"RBI's use of interest rates and money supply to control inflation and support economic growth"

Monetary policy refers to the actions undertaken by a central bank (RBI in India) to control the money supply, credit availability, and interest rates in an economy. The primary objective under the current framework is inflation targeting — maintaining CPI inflation at 4% (±2%). The Monetary Policy Committee (MPC) meets every two months to decide on the repo rate.

A frequently tested topic in GS3 (Economy).

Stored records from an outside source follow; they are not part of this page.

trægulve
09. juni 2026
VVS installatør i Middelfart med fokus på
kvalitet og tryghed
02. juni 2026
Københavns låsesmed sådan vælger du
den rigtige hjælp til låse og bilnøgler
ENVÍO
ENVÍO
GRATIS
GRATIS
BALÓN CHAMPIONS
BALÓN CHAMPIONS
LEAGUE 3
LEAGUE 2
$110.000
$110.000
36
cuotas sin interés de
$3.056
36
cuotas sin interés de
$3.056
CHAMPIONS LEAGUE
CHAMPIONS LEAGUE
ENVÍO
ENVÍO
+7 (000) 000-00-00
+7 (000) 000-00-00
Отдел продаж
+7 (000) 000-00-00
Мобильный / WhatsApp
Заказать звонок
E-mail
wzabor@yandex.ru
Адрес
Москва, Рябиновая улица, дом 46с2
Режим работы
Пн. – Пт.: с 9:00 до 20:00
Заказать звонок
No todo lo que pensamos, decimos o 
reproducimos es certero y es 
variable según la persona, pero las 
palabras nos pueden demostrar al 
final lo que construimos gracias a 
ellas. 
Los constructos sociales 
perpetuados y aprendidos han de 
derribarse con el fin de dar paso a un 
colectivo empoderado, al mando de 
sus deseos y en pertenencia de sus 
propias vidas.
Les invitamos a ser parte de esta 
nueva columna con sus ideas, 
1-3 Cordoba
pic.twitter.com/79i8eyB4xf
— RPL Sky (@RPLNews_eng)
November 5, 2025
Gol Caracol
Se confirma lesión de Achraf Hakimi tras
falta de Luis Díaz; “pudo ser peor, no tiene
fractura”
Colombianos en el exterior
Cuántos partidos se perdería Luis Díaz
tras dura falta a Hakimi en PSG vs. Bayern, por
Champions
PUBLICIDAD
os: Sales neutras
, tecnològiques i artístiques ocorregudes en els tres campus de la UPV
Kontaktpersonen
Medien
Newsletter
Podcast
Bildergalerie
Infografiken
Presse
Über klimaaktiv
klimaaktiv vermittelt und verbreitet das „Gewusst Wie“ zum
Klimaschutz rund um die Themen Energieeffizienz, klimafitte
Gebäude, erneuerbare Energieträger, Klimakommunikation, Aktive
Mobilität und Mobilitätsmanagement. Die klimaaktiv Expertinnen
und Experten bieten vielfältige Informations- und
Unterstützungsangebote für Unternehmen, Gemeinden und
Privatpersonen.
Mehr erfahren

Questions appear on inflation targeting, repo rate changes, MPC composition, transmission mechanism, and the balance between growth and inflation control.

  • 1 MPC has 6 members — 3 RBI officials (including Governor) + 3 external members appointed by Govt.
  • 2 Repo Rate — rate at which RBI lends to commercial banks (key policy rate)
  • 3 Reverse Repo Rate — rate at which RBI borrows from commercial banks
  • 4 CRR (Cash Reserve Ratio) — portion of deposits banks must keep with RBI
  • 5 SLR (Statutory Liquidity Ratio) — portion banks must maintain in liquid assets
  • 6 Inflation targeting framework adopted in 2016 under FRBM Amendment
When RBI raises the repo rate, borrowing becomes expensive for banks, which pass this on as higher EMIs, reducing consumer spending and cooling inflation.